2. Перелейте 21 чашку из сосуда Б в сосуд А; теперь в сосуде Б осталось 106 чашек.
3. Перелейте три чашки из сосуда Б в сосуд В; теперь в нем осталось 103 чашки.
4. Теперь вылейте всю воду (все три чашки) из сосуда В и заполните его опять из сосуда Б. В результате в сосуде Б останется ровно 100 чашек. Задача решена.
Не так уж и просто, не правда ли? Но, повторив эксперимент несколько раз, участники, как говорится, набивали руку. Они, как правило, понимали, что эта модель работает и при решении других задаваемых им задач.
Затем исследователи, как водится, схитрили, изменив условия эксперимента. Они предложили испытуемым решить второй комплект задач, для чего вышеописанная модель тоже вполне годилась. Но на этот раз у задач имелось и гораздо более простое решение: достаточно было просто перелить воду из сосуда А в сосуд В. Например, если в сосуд А входит четырнадцать чашек, в сосуд Б 36 чашек, а в сосуд В восемь чашек, как отмерить шесть чашек? Ответ: просто перелить восемь чашек из сосуда А в сосуд В.
Исследователи повторили этот эксперимент тысячи раз и в основном получали на удивление одинаковый результат: от 64 до 83 процентов участников, решая оба комплекта задач, использовали старый громоздкий метод, даже когда им было доступно новое, намного более простое решение.

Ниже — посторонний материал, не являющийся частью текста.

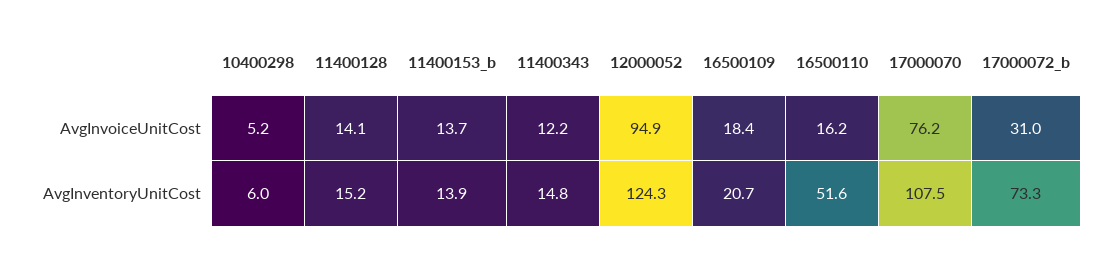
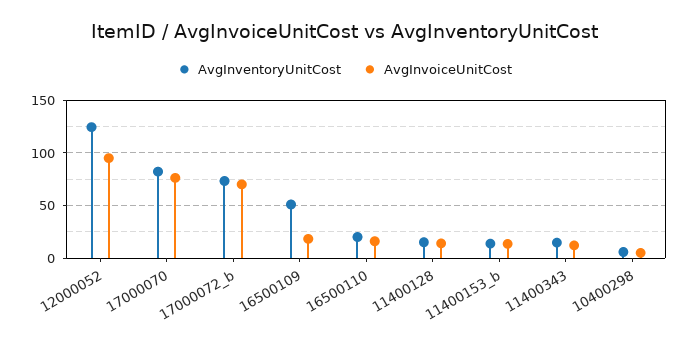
AvgInvoiceUnitCost, 17000072_b: 31 -> 70
AvgInventoryUnitCost, 16500109: 20.7 -> 50
AvgInventoryUnitCost, 16500110: 51.6 -> 20
AvgInventoryUnitCost, 17000070: 107.5 -> 80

Впрочем, парадокс заключался не в этом. Когда Лачинсы предложили второй комплект задач новой группе испытуемых, не принимавшей участия в первом туре, почти все решали их простым способом. По сути, простым решением не воспользовались всего 1−5 процентов новых участников эксперимента. Получается, что люди, участвовавшие в первом раунде экспериментов, настолько привыкли к испытанному методу, что совсем не замечали нового, более простого способа решения задачи. А для тех, кто приступал к решению со свежим взглядом, оно было очевидным.
Люди настолько привыкают к испытанным методам и моделям решения задач, что совсем не замечают новых, более простых способов.
Мыслите нестандартно
Хотя мы часто предпочитаем искать свой путь к решению разных бытовых задач, большинство из нас имеют обыкновение подходить к этому делу не слишком творчески, особенно если мы уже изучили подход, который неплохо работает, и привыкли к нему. Данная тенденция сохраняется, даже если задача относительно проста (хоть и нова). Один из самых наглядных и известных примеров – эксперимент со свечой. Кстати, его можно провести и в домашних условиях с приятелем, особенно если вы не возражаете против того, чтобы вам немного испортили обои. Итак, дайте ничего не подозревающему другу три предмета: коробок спичек, коробку с маленькими гвоздиками и свечу. Задача – прикрепить свечу к стене.
Люди, как правило, пытаются прибить ее прямо к стене, но у них ничего не получается, потому что свеча слишком толстая, а гвозди маленькие. Некоторые пробуют растопить свечу и прилепить к стене. И очень немногие догадываются использовать коробку в качестве подсвечника, прикрепив ее к стене и установив в нее свечу. Большинство видит в коробке только контейнер для гвоздей, и ничто иное. Они просто не привыкли мыслить нестандартно. А следовало бы.